One objective for the affective domain is for the student to be able to pay attention to certain stimuli. Students must be able to tolerate and develop interest in the subject matter. They must know how to actively engage course material. The affective domain includes student motivation and the set of emotions students feel regarding the learning experience. Students must be able to experience positive emotions as they pay attention to course material.


Consistency of character and care in ethical matters are also objectives for the affective domain of learning. When people learn new information about themselves or their surroundings, it must impact the way that they interact with that environment. For example, learning that a company engages in unethical practices often motivates a person to stop patronizing the company.
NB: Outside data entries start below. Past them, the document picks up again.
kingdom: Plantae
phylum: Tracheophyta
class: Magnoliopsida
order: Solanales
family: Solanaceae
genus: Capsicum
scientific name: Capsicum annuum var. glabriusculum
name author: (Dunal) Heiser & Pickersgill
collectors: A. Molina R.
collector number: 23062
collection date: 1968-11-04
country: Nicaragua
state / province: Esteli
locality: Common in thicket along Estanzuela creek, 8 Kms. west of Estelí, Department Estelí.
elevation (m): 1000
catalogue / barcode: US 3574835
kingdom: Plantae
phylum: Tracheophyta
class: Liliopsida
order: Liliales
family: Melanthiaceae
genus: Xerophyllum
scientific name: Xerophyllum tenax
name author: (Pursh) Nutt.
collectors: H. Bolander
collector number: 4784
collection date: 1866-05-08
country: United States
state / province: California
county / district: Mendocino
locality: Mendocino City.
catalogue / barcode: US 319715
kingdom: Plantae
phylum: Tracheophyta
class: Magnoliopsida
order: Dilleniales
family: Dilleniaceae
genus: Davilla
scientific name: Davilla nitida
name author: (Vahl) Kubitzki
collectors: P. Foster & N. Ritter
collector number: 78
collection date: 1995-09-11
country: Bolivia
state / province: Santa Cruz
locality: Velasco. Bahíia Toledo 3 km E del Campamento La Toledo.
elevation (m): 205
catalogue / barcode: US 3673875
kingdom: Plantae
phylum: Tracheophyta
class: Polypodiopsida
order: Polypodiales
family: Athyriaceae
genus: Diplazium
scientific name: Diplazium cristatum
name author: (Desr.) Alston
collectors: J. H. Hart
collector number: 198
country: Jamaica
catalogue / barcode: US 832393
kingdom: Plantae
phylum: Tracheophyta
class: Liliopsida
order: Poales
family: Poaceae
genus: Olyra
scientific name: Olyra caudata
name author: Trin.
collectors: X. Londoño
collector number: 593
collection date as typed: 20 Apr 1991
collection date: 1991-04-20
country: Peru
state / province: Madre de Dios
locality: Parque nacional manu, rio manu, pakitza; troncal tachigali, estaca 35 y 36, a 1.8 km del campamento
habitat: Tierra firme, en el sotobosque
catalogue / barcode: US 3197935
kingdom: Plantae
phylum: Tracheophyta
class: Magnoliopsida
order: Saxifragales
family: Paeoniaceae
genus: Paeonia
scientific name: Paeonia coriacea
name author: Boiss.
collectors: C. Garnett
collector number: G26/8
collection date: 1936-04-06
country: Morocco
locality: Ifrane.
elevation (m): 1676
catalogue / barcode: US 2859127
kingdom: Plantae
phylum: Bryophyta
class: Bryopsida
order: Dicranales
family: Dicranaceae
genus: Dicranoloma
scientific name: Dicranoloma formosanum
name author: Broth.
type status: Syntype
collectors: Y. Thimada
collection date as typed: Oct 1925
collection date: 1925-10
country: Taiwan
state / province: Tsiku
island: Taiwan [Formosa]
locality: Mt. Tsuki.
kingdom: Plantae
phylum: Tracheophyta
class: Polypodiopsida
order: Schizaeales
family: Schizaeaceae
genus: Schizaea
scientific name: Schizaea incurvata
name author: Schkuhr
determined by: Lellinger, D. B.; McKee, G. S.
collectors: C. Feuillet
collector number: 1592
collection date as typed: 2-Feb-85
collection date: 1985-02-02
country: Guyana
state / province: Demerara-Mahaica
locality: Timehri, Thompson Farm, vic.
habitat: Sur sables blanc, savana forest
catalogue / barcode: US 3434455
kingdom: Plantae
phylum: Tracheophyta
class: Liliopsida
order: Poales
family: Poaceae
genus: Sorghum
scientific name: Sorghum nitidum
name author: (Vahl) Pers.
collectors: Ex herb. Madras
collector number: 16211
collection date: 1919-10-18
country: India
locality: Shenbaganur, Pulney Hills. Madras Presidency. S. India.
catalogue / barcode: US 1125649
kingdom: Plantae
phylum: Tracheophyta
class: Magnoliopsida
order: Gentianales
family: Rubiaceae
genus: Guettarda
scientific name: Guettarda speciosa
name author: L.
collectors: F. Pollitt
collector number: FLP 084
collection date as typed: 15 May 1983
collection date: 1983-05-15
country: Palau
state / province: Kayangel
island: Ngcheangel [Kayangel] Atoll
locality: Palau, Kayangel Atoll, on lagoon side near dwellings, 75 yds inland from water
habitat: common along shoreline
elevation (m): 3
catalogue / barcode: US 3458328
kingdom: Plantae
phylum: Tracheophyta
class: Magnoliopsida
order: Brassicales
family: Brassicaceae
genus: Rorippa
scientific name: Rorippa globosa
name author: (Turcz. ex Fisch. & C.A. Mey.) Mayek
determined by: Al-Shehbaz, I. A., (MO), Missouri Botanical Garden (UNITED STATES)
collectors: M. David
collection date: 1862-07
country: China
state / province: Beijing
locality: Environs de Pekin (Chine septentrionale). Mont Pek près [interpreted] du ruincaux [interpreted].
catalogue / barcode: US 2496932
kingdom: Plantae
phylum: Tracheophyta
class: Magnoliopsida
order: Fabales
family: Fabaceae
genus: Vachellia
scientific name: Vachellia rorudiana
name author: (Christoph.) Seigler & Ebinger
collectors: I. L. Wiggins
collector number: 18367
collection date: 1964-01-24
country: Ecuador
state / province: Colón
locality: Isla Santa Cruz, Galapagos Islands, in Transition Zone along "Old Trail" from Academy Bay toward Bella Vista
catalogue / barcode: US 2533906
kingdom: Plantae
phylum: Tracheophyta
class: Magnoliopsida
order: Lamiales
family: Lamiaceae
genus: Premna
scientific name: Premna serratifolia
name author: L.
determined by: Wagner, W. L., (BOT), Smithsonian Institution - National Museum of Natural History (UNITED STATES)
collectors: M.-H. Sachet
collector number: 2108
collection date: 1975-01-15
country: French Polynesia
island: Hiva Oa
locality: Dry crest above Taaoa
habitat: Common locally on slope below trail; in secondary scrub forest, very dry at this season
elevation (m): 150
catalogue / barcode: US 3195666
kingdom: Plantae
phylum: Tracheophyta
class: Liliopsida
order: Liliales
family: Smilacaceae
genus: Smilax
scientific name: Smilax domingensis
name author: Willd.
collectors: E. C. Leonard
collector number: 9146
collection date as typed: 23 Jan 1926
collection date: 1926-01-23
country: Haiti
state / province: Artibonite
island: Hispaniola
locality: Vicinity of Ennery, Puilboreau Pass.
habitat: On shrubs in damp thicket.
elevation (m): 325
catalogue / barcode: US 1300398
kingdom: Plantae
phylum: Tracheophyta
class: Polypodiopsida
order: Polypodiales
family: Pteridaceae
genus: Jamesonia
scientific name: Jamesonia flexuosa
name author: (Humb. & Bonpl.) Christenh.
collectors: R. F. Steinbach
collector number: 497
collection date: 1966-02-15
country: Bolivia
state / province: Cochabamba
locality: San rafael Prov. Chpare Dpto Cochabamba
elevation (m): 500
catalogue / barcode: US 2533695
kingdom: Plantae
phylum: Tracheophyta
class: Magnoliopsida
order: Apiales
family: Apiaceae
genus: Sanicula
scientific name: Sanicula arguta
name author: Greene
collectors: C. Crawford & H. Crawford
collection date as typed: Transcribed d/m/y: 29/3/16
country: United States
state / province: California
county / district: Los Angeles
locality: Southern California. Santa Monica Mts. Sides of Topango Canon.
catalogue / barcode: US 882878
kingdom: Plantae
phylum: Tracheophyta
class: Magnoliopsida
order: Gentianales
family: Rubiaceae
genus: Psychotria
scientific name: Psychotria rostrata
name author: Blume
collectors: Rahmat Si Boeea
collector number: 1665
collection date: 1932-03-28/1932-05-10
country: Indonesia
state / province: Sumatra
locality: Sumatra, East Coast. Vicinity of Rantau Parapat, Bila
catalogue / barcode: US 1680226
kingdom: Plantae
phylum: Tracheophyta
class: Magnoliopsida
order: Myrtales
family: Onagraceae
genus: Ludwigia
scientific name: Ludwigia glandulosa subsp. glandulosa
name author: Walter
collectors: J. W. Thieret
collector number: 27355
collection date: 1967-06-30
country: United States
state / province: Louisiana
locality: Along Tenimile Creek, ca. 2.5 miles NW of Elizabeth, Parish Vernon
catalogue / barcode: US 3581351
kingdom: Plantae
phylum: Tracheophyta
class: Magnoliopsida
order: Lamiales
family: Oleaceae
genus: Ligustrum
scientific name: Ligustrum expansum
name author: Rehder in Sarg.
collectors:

Integrity, as a learning objective for the affective domain, refers to an individual's ability to make choices that are morally consistent with his knowledge of the world.


The ability to understand and appreciate another individual's ethical, social and personal choices is a major objective for the affective domain of learning. For this reason, instructors who emphasize the affective domain include activities where students interact with those of different ethnic, religious and national origins. This exposure helps increase a student's ability to empathize with those who are different from her. Empathy also engages the imaginative faculties, and thus includes both cognitive and affective processes.


Students must appreciate the value of their learning -- that's what teachers want. Instructors of the arts and sciences encourage students to examine the beauty of the subject matter, and the way in which increased knowledge of the subject matter can positively benefit their lives. The ability to appreciate what a person is learning is an objective of the affective domain. Though teachers tend to emphasize cognitive processes of learning, affective processes are important to learning as well as to proper social and personal development.